| PROBLEM DESCRIPTION |
Filter this material down to the lines that hold "from", copying each one.

| MATERIAL PROVIDED |
Segment Open
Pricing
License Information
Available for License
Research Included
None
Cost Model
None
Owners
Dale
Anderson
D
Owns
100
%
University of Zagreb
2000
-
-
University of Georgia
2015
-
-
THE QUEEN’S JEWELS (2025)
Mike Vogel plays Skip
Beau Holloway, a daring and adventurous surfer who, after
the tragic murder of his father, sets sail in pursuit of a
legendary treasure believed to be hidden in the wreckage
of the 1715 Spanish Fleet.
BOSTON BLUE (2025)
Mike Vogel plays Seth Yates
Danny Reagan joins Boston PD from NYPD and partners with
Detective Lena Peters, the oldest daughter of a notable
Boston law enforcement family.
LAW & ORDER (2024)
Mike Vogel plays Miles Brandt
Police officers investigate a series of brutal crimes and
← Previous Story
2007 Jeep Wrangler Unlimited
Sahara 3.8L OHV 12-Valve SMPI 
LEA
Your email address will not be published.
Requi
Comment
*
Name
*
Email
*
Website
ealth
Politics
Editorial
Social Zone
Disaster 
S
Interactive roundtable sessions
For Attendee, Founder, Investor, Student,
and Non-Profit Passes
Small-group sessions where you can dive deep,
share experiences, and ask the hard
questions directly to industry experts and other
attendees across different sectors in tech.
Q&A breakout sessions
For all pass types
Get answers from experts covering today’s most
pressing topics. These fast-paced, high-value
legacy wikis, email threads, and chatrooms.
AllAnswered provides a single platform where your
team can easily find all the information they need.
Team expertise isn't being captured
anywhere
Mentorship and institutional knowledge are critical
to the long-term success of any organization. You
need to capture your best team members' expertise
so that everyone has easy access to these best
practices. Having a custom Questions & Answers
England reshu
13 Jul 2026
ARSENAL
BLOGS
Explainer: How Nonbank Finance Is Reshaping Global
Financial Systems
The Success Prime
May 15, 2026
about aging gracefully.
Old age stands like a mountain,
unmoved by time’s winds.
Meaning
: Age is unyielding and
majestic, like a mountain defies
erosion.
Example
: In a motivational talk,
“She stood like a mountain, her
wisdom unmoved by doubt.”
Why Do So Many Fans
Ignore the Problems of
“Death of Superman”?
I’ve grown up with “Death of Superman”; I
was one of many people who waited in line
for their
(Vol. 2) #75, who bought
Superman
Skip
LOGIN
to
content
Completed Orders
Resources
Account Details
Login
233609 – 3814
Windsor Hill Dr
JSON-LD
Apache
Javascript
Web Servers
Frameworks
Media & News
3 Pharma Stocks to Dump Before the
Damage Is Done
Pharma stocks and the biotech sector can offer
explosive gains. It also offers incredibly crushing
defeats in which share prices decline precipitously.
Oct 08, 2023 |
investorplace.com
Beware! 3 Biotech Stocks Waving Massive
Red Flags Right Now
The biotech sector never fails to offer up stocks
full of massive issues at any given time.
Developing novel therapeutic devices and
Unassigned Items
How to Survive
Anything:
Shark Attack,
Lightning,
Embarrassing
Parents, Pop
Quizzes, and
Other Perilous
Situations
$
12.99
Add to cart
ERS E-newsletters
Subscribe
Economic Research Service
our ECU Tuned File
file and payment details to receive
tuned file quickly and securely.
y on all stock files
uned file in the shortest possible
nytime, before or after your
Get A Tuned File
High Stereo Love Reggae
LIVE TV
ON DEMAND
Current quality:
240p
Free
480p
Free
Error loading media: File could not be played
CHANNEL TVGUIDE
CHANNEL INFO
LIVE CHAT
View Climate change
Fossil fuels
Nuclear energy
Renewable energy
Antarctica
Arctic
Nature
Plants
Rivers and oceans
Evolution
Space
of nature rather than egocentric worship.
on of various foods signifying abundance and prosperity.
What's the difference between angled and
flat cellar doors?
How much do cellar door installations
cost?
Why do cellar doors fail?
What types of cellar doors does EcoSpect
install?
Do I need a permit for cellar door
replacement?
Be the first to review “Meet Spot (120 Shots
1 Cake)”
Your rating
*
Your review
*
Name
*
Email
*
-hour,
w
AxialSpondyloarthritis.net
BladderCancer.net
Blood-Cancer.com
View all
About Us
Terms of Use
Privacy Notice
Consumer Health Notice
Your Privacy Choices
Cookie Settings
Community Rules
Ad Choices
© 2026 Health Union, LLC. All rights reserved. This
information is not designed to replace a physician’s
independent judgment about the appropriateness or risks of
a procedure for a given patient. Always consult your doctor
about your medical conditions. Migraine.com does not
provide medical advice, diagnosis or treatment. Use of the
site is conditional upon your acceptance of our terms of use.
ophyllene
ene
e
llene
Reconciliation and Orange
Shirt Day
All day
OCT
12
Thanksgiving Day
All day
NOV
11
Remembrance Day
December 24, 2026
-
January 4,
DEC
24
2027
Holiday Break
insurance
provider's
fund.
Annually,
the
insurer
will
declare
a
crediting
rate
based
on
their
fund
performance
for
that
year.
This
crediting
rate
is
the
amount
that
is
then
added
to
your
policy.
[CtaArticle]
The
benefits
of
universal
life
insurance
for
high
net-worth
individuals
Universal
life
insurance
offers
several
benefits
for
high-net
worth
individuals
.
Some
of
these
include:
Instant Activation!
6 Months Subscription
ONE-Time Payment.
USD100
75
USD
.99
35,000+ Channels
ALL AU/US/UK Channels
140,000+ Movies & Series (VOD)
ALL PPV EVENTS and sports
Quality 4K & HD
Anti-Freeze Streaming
Segment Closed
| FINISHED EXERCISE |
Danny Reagan joins Boston PD from NYPD and partners with
Get answers from experts covering today’s most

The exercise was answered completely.